At just over 7 months old we have recently started protection training and are having tons of fun with it. Today was just our 2nd protection session with Joe and Lindsay Brockington at von Ibso and she is really doing well. I wasn't sure at first if she would be good at protection because she has shown zero aggression towards anything, hardly ever barks, and just loves everything but the second she sees the helper tease her with the tug she turns into a rabid coyote (in a good way). It's like she already knew what to do before we even started. She's also doing very well in tracking thanks to Leesa, already doing corners and indicating articles. Thanks so much Lee and Meghan for giving me such a good dog! Here's a couple pics taken by Lindsay Brockington


----------



## dogma13 (Mar 8, 2014)

Very nice!Love the pictures.


----------



## mycobraracr (Dec 4, 2011)

Great pictures  I look forward to hearing how you guys progress.


----------



## pam (Apr 6, 2009)

She looks great, Lindsey! Also maturing into a very beautiful young lady--and I use that term loosely.......


----------



## wolfstraum (May 2, 2003)

Some really nice nice photos!!!! Love the photo where she is calm and then the turn on.....

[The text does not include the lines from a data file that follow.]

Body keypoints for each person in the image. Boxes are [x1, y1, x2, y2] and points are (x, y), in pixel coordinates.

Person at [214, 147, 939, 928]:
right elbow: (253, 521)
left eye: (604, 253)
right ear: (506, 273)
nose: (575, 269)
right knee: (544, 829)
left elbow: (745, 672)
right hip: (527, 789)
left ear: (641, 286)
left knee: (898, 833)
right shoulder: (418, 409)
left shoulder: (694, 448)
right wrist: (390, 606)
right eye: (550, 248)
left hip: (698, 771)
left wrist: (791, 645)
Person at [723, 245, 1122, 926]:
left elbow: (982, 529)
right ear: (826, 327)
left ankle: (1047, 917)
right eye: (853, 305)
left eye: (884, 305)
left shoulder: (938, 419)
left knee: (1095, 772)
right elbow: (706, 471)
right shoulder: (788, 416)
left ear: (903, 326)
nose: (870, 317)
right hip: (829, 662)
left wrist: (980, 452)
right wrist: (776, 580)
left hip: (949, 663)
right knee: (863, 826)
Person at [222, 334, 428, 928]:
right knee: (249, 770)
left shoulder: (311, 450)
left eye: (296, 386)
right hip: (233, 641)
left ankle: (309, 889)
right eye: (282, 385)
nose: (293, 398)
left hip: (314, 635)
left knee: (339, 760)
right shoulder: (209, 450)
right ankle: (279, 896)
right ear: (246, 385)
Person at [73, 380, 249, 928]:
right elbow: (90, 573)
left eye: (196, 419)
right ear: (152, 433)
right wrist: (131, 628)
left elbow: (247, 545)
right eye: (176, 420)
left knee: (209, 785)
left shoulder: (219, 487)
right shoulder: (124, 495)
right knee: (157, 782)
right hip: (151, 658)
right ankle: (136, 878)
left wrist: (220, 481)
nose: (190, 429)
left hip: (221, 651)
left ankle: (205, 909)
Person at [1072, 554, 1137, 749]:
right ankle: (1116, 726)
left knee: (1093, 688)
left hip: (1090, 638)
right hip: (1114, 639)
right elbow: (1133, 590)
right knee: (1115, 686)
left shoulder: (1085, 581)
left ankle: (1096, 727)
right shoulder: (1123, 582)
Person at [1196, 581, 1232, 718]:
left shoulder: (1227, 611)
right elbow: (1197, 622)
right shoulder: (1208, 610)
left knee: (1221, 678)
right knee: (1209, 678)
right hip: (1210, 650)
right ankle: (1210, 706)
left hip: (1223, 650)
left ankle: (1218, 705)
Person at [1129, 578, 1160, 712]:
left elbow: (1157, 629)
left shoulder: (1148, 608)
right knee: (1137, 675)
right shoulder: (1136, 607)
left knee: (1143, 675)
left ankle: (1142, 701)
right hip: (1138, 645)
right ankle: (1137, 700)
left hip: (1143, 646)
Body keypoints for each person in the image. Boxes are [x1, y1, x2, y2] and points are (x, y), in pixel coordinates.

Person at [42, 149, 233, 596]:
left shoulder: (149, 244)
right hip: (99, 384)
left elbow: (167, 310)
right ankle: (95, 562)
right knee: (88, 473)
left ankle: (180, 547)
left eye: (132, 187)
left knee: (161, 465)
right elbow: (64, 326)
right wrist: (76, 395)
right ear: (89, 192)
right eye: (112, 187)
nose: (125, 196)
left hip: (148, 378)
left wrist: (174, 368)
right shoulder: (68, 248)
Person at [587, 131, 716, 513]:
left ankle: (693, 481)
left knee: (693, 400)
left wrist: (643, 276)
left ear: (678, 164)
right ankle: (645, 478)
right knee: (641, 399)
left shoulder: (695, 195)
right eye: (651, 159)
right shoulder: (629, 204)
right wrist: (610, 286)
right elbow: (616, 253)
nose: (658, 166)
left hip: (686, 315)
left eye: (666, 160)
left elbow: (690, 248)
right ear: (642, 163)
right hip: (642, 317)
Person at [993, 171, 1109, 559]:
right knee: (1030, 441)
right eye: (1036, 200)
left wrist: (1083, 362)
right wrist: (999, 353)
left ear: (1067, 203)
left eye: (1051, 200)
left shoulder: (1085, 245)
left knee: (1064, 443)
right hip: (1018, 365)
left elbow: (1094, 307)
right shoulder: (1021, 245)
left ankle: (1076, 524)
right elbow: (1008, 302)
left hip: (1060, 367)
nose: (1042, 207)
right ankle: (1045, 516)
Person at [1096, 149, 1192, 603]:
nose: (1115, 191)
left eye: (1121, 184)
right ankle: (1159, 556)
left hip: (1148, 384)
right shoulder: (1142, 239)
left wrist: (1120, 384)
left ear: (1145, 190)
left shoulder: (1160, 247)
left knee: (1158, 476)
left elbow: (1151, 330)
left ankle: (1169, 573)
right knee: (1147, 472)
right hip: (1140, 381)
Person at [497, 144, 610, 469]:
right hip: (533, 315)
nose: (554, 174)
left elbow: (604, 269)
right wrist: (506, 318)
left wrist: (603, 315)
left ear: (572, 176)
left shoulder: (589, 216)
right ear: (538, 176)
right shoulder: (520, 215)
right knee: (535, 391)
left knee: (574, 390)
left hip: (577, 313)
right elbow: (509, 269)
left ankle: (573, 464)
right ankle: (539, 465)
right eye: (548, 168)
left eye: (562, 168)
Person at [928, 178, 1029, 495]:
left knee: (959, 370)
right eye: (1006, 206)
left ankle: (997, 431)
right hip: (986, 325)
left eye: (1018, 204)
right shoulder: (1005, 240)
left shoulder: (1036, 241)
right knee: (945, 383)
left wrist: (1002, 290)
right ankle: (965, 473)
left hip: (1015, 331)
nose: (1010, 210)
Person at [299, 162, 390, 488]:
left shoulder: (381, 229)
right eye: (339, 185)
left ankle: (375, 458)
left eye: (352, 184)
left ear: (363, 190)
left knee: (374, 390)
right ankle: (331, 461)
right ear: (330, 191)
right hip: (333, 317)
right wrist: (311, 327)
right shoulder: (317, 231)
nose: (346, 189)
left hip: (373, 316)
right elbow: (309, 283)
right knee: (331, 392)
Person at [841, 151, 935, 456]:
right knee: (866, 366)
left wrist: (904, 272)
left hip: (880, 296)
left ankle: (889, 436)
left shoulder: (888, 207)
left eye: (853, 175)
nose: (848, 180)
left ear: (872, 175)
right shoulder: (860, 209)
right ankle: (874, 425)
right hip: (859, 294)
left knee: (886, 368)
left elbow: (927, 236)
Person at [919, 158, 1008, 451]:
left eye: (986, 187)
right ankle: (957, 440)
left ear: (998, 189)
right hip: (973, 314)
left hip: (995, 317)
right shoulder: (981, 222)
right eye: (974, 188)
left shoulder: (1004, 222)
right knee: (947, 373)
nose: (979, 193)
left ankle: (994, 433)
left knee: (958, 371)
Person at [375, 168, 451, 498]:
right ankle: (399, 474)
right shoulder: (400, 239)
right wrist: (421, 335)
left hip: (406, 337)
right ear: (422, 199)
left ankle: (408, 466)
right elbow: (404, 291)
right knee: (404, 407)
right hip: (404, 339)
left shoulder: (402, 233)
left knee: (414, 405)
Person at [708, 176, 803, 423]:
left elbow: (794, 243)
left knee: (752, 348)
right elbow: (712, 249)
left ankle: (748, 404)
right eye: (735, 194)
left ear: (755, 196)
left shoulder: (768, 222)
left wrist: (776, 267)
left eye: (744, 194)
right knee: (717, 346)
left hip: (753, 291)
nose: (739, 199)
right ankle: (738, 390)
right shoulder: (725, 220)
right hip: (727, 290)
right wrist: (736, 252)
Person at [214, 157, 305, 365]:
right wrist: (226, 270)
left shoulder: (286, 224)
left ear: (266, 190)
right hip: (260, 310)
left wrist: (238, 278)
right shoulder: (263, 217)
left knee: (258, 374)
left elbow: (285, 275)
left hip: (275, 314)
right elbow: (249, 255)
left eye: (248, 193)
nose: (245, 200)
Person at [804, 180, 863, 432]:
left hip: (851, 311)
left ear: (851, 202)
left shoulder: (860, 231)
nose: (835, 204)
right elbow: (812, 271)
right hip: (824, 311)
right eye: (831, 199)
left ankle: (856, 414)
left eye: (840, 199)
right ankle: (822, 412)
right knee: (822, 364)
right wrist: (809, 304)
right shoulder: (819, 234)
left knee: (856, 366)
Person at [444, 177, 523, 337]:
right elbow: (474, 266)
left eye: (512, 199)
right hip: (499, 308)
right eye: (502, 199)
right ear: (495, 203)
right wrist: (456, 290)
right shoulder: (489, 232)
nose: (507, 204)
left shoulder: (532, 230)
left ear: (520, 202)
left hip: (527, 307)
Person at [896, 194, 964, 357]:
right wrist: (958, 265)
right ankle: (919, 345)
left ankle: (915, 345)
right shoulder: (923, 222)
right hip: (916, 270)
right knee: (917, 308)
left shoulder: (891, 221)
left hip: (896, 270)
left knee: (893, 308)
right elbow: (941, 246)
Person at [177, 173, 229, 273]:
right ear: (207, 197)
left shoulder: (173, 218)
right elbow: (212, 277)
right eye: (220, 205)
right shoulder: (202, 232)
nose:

Very happy that you are enjoying her!!!!! Looking forward to seeing how the two of you progress!!!!

Lee


----------



## carmspack (Feb 2, 2011)

wowser - Naughty and nice !

love the intensity .

some dogs you look at and you see it is a conditioning -- a "trick"
not this one --- looks real , looks like some good fight power

this one will be interesting to see as she matures --- best of luck 

oh come on --- look at the pedigree --- look at her dam , one of my favourites !!!
Naughty von Wolfstraum


----------



## cloudpump (Oct 20, 2015)

That's awesome. Great looking pics.


----------



## astrovan2487 (May 29, 2014)

Thanks for all the replies! I'm just so amazed at how stable and confident she is, has the ability to get that intensely aggressive for training then almost immediately be sweet and social. Will definitely post updates on her progress


----------



## Jenny720 (Nov 21, 2014)

Naughty and nice - like that! She sounds perfect!!!!!


----------



## kelbonc (Aug 25, 2014)

Wow!! Love your photos!!


----------



## MineAreWorkingline (May 2, 2015)

She looks really good.

Nice job Lee and Astro!


----------



## Steve Strom (Oct 26, 2013)

astrovan2487 said:


> Thanks for all the replies! I'm just so amazed at how stable and confident she is, has the ability to get that intensely aggressive for training then almost immediately be sweet and social. Will definitely post updates on her progress


That sounds like a dog you'll really enjoy doing this stuff with. Have fun.


----------



## Ruger Monster (Jan 29, 2015)

Great photos and beautiful dog


----------